Wali Kota Depok Supian Suri mengatakan, PJJ berlaku bagi berbagai jenjang pendidikan, mulai dari TK, PAUD, Raudhatul Athfal (RA), SD, SMP, Madrasah Ibtidaiyah (MI), hingga Madrasah Tsanawiyah (MTs).

“Untuk seluruh warga Depok, khususnya satuan pendidikan, para orang tua murid, serta anak-anakku tercinta mulai dari TK, PAUD, RA, SD, SMP, MI, hingga MTs, kegiatan belajar dan pembelajaran untuk sementara dilaksanakan secara jarak jauh atau daring,” kata Supian Suri di Depok, Senin (7/9/2026).

Menurut Supian, penerapan PJJ tidak serta-merta berlaku lebih lama.

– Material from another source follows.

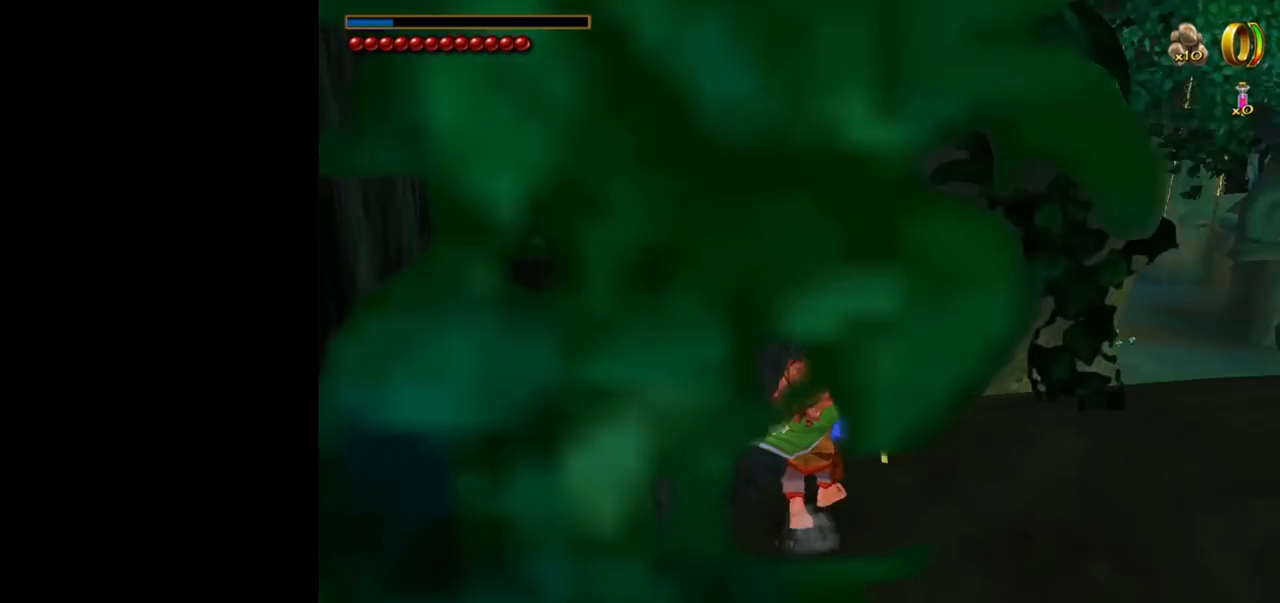
{"keys": ["d", "w"], "mouse": [], "events": [[184, "mouse_left", "down"], [284, "mouse_left", "up"], [367, "d", "down"]]}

Pemkot Depok akan melakukan evaluasi setelah dua hari untuk melihat kondisi lingkungan dan menentukan apakah pembelajaran tatap muka dapat kembali berjalan atau PJJ perlu diperpanjang.

Supian juga meminta para orang tua mendampingi anak selama mengikuti pembelajaran dari rumah. Peserta didik diimbau tetap menjaga kesehatan dan mengikuti kegiatan belajar sesuai arahan sekolah.

Wakil Wali Kota Depok Chandra Rahmansyah juga memastikan seluruh satuan pendidikan mulai menjalankan PJJ pada Senin (7/9/2026). Ketentuan tersebut tertuang dalam Surat Edaran (SE) Nomor 400.3.1/6087/Sekret/2026 yang ditujukan kepada kepala satuan pendidikan PAUD, SD, dan SMP negeri maupun swasta se-Kota Depok.

“Kemudian, hari ini juga sekolah-sekolah melaksanakan PJJ di Kota Depok,” ujar Chandra saat memimpin apel pagi di Aula Teratai Gedung Balai Kota Depok, Senin.

Dalam pelaksanaannya, sekolah tetap harus memantau proses pembelajaran dan memberikan pendampingan kepada siswa. Satuan pendidikan juga diminta menyiapkan langkah alternatif jika muncul kendala selama pembelajaran daring berlangsung.

Selain memastikan kegiatan belajar tetap berjalan, pihak sekolah perlu memperhatikan kebersihan serta keamanan lingkungan sekolah. Guru, tenaga kependidikan, dan siswa juga dianjurkan mengurangi aktivitas di luar ruangan selama abu vulkanik masih berpotensi menyebar.

Jika harus keluar ruangan, penggunaan masker menjadi salah satu langkah perlindungan dari paparan abu vulkanik.

Sementara itu, Supian menegaskan kebijakan PJJ tidak berlaku bagi Aparatur Sipil Negara (ASN). Mereka tetap menjalankan tugas dari kantor seperti biasa. Namun, ASN yang memiliki aktivitas di luar kantor diminta menggunakan masker dan menjaga kondisi kesehatan.

Untuk apel pagi, Pemkot Depok tetap melaksanakannya dengan memindahkan kegiatan ke dalam ruangan.

Supian juga mengajak masyarakat tetap tenang menghadapi kondisi tersebut dan bersama-sama menjaga kesehatan.

“Mudah-mudahan dengan sehat, kita dapat terus memberikan manfaat. Mari kita berdoa semoga kondisi ini segera berlalu, sehingga kita semua dapat kembali beraktivitas seperti biasa,” kata Supian menandaskan.